🤖 AI Summary
Existing work lacks a systematic investigation into which types of critique most effectively improve model response quality. To address this, we propose Refinement-oriented Critique Optimization (RCO), a critique optimization framework explicitly designed to enhance subsequent responses. RCO introduces Critique Utility (CU)—a learnable, automated reward signal that quantifies the actual improvement a critique induces in the refined response. It establishes a critique–refinement closed loop, integrating reinforcement learning with fine-grained preference supervision to enable iterative training without human-annotated preferences. Empirically, RCO significantly improves the instructiveness and practical utility of critique models. It consistently outperforms strong baselines across five diverse tasks—including dialogue generation, summarization, and question answering—while simultaneously enhancing both critique quality and the magnitude of response improvement.
📝 Abstract
Large language models (LLMs) have demonstrated remarkable evaluation and critique capabilities, providing insightful feedback and identifying flaws in various tasks. However, limited research has explored which types of critiques are most effective for improving model responses or how to generate such critiques. To address this gap, we introduce extbf{R}efinement-oriented extbf{C}ritique extbf{O}ptimization (RCO), a novel framework designed to train critic models using refinement signals. RCO uses a feedback loop where critiques, generated by the critic model, guide the actor model in refining its responses.
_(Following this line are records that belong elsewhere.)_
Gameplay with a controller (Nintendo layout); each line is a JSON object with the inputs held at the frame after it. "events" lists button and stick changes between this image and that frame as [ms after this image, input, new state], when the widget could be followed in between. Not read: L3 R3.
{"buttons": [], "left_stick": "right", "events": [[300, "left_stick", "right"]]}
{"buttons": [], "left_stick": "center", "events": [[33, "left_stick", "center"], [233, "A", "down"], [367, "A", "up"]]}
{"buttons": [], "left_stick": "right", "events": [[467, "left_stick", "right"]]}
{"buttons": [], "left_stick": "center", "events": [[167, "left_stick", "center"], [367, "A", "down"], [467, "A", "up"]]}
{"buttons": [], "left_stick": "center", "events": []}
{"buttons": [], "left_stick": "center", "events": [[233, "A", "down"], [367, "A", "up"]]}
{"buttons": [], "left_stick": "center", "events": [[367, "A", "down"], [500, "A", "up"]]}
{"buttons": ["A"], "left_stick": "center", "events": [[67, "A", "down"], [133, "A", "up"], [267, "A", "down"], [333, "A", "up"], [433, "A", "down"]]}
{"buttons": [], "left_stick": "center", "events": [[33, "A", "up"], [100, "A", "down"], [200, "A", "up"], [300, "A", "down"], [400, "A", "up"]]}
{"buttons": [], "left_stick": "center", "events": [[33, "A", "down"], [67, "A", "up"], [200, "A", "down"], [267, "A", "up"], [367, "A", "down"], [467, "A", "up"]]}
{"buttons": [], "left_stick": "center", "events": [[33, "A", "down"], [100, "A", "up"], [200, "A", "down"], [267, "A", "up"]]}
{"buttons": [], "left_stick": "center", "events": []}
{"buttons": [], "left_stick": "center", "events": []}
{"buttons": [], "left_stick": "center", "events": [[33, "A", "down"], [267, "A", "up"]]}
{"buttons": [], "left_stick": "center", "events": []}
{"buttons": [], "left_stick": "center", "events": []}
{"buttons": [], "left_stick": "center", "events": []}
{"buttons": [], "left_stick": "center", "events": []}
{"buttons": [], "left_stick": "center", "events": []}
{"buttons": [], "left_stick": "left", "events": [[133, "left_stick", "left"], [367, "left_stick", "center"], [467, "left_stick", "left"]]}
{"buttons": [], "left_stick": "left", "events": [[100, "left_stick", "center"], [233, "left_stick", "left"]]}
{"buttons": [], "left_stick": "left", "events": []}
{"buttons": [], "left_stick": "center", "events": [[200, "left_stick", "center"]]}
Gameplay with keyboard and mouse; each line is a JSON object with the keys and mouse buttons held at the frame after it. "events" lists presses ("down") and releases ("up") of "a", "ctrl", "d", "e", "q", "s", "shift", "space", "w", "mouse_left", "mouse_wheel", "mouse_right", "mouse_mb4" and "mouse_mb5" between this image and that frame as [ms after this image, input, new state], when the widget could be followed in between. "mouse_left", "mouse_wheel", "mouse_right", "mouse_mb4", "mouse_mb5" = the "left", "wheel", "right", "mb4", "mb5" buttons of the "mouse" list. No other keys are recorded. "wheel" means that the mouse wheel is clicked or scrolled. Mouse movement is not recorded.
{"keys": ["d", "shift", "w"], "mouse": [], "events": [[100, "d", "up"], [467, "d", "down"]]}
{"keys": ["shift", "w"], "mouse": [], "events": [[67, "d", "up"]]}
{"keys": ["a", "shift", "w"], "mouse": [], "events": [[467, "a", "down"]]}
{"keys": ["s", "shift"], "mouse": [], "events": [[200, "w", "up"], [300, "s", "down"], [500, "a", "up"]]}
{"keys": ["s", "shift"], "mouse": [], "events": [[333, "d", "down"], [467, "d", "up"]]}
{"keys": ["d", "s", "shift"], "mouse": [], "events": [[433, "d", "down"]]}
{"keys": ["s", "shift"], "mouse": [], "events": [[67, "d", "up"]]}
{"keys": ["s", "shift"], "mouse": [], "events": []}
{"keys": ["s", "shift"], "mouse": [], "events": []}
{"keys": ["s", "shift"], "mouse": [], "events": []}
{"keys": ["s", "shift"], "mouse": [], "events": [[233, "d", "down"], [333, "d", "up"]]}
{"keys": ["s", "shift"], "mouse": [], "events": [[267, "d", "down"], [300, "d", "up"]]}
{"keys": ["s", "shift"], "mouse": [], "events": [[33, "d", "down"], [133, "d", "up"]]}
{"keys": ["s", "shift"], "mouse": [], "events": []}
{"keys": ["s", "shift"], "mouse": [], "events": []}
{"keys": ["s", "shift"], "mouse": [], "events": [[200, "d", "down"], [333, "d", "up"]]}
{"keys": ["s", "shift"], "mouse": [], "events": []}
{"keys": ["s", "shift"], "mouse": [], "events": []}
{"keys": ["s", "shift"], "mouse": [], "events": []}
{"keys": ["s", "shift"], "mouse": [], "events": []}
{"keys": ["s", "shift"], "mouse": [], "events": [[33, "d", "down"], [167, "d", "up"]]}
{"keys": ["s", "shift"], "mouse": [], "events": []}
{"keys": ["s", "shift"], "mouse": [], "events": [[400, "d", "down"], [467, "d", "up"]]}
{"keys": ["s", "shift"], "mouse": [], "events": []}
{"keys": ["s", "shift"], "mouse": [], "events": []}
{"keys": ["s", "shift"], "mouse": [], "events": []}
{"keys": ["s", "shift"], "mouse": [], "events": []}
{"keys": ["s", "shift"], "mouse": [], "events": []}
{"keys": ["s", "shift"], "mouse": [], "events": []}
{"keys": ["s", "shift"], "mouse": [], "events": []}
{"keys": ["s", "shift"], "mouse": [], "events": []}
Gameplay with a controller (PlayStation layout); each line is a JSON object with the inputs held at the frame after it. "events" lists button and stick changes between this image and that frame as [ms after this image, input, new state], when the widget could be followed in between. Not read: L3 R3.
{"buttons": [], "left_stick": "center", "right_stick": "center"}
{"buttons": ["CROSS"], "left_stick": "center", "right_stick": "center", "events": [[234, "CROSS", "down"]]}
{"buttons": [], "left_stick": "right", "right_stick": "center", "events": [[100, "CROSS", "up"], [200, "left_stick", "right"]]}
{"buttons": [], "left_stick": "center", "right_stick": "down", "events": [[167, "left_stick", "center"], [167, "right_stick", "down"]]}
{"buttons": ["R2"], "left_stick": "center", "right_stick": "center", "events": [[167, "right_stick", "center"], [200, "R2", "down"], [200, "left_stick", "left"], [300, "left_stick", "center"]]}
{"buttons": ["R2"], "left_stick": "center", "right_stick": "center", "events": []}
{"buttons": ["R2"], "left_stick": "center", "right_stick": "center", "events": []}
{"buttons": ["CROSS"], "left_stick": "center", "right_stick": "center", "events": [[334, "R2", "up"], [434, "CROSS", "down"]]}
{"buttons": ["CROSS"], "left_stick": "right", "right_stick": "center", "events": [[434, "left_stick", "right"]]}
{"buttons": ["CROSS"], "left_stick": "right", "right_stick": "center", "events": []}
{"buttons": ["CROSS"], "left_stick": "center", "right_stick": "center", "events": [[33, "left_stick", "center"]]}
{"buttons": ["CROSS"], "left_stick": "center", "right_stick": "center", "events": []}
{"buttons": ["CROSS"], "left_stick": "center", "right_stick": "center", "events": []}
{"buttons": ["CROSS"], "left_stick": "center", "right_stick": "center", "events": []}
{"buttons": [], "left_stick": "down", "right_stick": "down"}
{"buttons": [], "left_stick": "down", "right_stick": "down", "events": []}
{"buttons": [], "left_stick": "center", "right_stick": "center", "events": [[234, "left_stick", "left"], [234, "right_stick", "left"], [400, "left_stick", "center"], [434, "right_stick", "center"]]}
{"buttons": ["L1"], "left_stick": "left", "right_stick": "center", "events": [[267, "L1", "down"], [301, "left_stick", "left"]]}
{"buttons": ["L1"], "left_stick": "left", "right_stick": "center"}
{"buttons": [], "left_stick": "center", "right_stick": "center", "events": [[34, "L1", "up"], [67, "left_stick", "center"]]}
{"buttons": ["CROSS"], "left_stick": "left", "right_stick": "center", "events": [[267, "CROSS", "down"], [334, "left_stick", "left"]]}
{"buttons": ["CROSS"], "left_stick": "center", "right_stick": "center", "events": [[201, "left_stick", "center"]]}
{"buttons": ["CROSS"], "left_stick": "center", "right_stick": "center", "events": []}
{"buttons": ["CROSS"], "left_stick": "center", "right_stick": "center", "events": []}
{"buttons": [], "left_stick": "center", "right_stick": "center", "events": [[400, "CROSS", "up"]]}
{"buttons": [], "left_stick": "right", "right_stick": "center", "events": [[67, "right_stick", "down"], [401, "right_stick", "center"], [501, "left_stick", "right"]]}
The critique utility (CU) quantifies the effectiveness of these refinements, serving as the reward signal for training the critic model. By focusing on critiques that lead to better refinements, RCO eliminates the need for direct critique preference assessment, ensuring that critiques driving meaningful improvements are rewarded. We evaluate RCO across five tasks, i.e., dialog generation, summarization, question answering, mathematical reasoning, and code generation, and show that it significantly outperforms traditional methods and open-source models in terms of critique quality and refinement outcomes. Our contributions include the introduction of RCO, a novel supervision scheme based on refined response preferences, and comprehensive experimental results that highlight the method's effectiveness in enhancing LLM critique-refinement loops.